(Saved data entries)
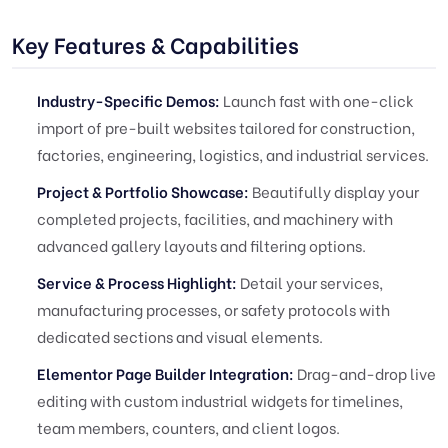
Key Features & Capabilities
Industry-Specific Demos:
Launch fast with one-click
import of pre-built websites tailored for construction,
factories, engineering, logistics, and industrial services.
Project & Portfolio Showcase:
Beautifully display your
completed projects, facilities, and machinery with
advanced gallery layouts and filtering options.
Service & Process Highlight:
Detail your services,
manufacturing processes, or safety protocols with
dedicated sections and visual elements.
Elementor Page Builder Integration:
Drag-and-drop live
editing with custom industrial widgets for timelines,
team members, counters, and client logos.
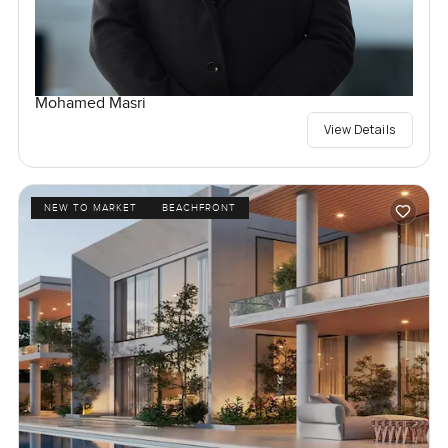
Mohamed Masri
View Details
NEW TO MARKET
BEACHFRONT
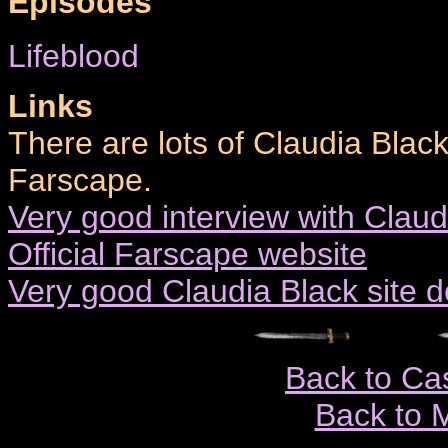
Episodes
Lifeblood
Links
There are lots of Claudia Black
Farscape.
Very good interview with Claud
Official Farscape website
Very good Claudia Black site 
Back to Ca
Back to 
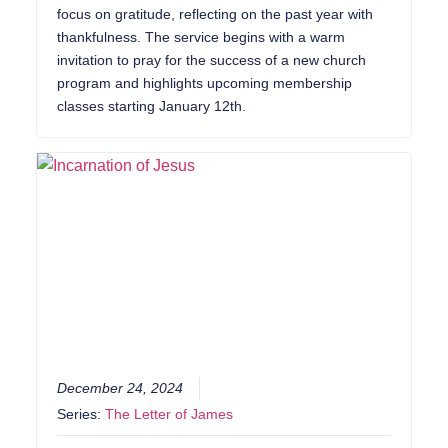
focus on gratitude, reflecting on the past year with
thankfulness. The service begins with a warm
invitation to pray for the success of a new church
program and highlights upcoming membership
classes starting January 12th.
December 24, 2024
Series:
The Letter of James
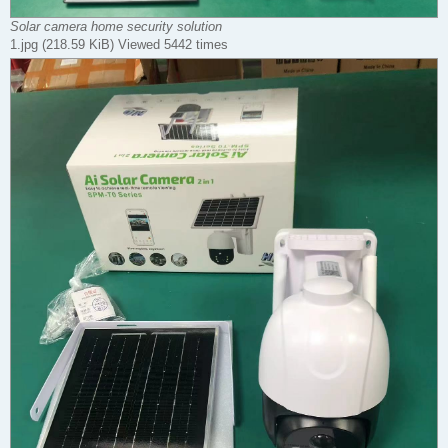
Solar camera home security solution
1.jpg (218.59 KiB) Viewed 5442 times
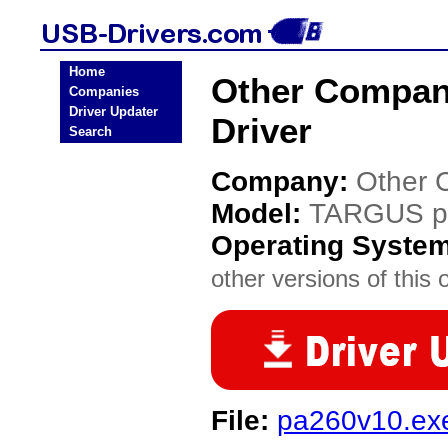
Home
Other Compa
Companies
Driver Updater
Driver
Search
Company:
Other 
Model:
TARGUS p
Operating Syste
other versions of this 
File:
pa260v10.ex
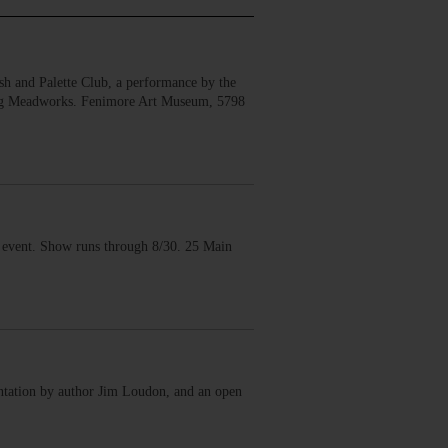
 and Palette Club, a performance by the
erg Meadworks. Fenimore Art Museum, 5798
vent. Show runs through 8/30. 25 Main
ntation by author Jim Loudon, and an open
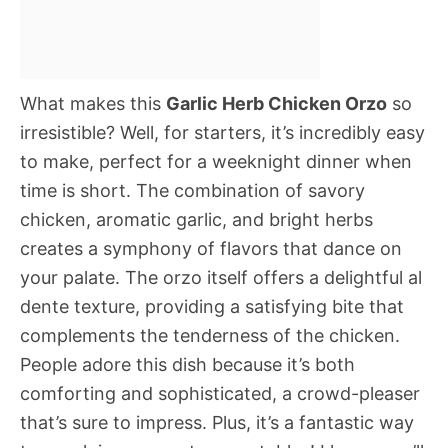
What makes this
Garlic Herb Chicken Orzo
so
irresistible? Well, for starters, it’s incredibly easy
to make, perfect for a weeknight dinner when
time is short. The combination of savory
chicken, aromatic garlic, and bright herbs
creates a symphony of flavors that dance on
your palate. The orzo itself offers a delightful al
dente texture, providing a satisfying bite that
complements the tenderness of the chicken.
People adore this dish because it’s both
comforting and sophisticated, a crowd-pleaser
that’s sure to impress. Plus, it’s a fantastic way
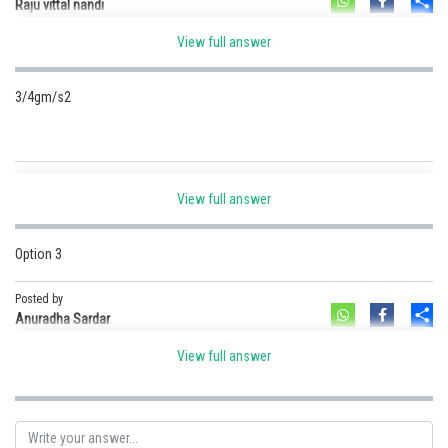
Sh
Raju vittal nandi
View full answer
For rotational motion.
3/4gm/s2
Posted by
Sh
Guru G
View full answer
Option 3
Posted by
Sh
Anuradha Sardar
View full answer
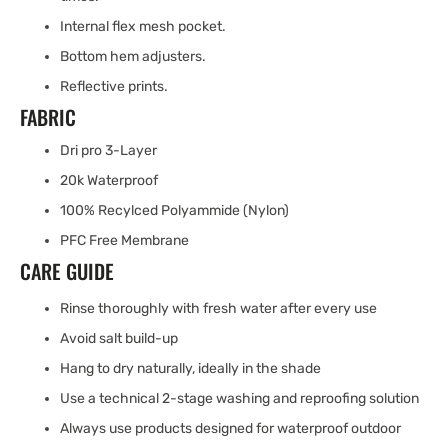
Internal flex mesh pocket.
Bottom hem adjusters.
Reflective prints.
FABRIC
Dri pro 3-Layer
20k Waterproof
100% Recylced Polyammide (Nylon)
PFC Free Membrane
CARE GUIDE
Rinse thoroughly with fresh water after every use
Avoid salt build-up
Hang to dry naturally, ideally in the shade
Use a technical 2-stage washing and reproofing solution
Always use products designed for waterproof outdoor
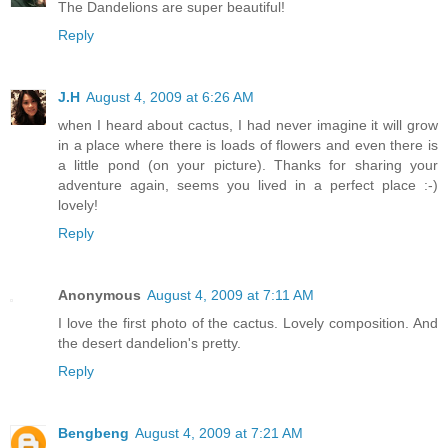
The Dandelions are super beautiful!
Reply
J.H
August 4, 2009 at 6:26 AM
when I heard about cactus, I had never imagine it will grow
in a place where there is loads of flowers and even there is
a little pond (on your picture). Thanks for sharing your
adventure again, seems you lived in a perfect place :-)
lovely!
Reply
Anonymous
August 4, 2009 at 7:11 AM
I love the first photo of the cactus. Lovely composition. And
the desert dandelion's pretty.
Reply
Bengbeng
August 4, 2009 at 7:21 AM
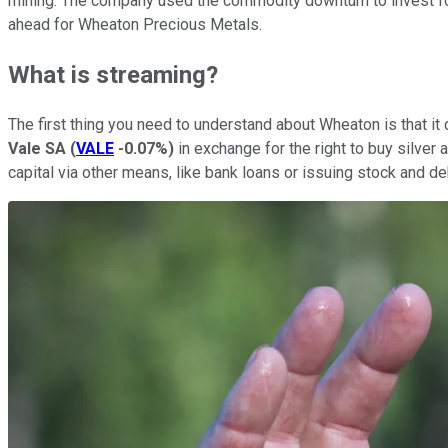
mining. The company used the commodity downturn to invest for 
ahead for Wheaton Precious Metals.
What is streaming?
The first thing you need to understand about Wheaton is that it
Vale SA
(
VALE
-0.07%
)
in exchange for the right to buy silver 
capital via other means, like bank loans or issuing stock and d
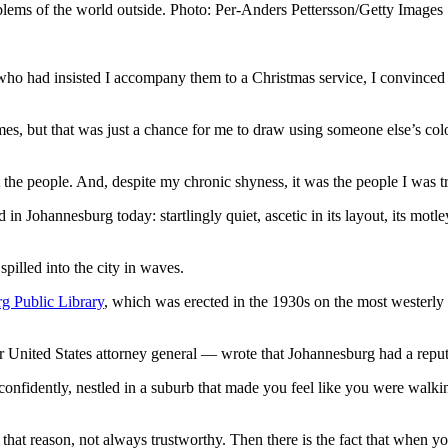
roblems of the world outside. Photo: Per-Anders Pettersson/Getty Images
ho had insisted I accompany them to a Christmas service, I convinced 
imes, but that was just a chance for me to draw using someone else’s co
he people. And, despite my chronic shyness, it was the people I was tr
 in Johannesburg today: startlingly quiet, ascetic in its layout, its mot
pilled into the city in waves.
g Public Library
, which was erected in the 1930s on the most westerly
r United States attorney general — wrote that Johannesburg had a reput
onfidently, nestled in a suburb that made you feel like you were walkin
r that reason, not always trustworthy. Then there is the fact that when yo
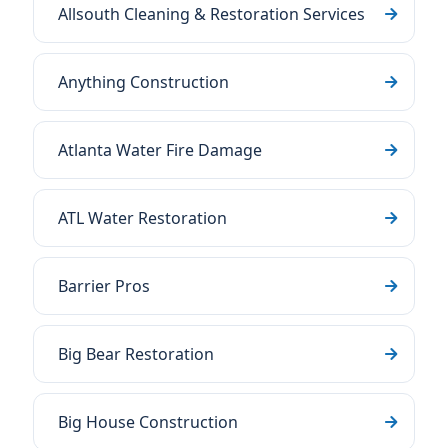
Allsouth Cleaning & Restoration Services
Anything Construction
Atlanta Water Fire Damage
ATL Water Restoration
Barrier Pros
Big Bear Restoration
Big House Construction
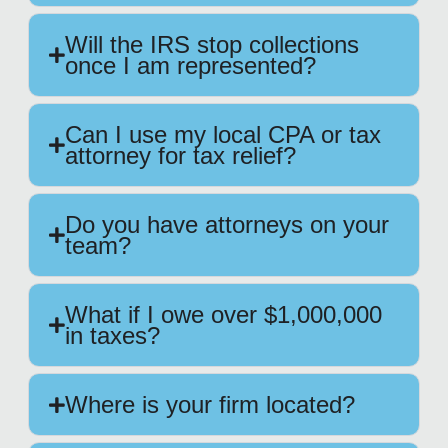
Will the IRS stop collections
once I am represented?
Can I use my local CPA or tax
attorney for tax relief?
Do you have attorneys on your
team?
What if I owe over $1,000,000
in taxes?
Where is your firm located?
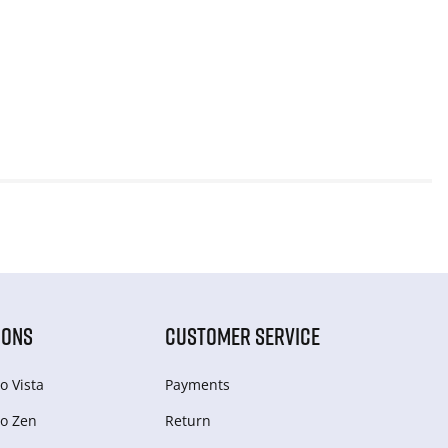
IONS
CUSTOMER SERVICE
o Vista
Payments
o Zen
Return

> [WORK REQUIRED]
Above are the records; copy exactly the lines from the one with "pilled into the city in waves." through the one with "Atlanta Water Fire Damage", including both, and nothing more. Leave out pictures.

> [RESULT]
pilled into the city in waves.
g Public Library
, which was erected in the 1930s on the most westerly
r United States attorney general — wrote that Johannesburg had a reput
onfidently, nestled in a suburb that made you feel like you were walkin
r that reason, not always trustworthy. Then there is the fact that when yo
Allsouth Cleaning & Restoration Services
Anything Construction
Atlanta Water Fire Damage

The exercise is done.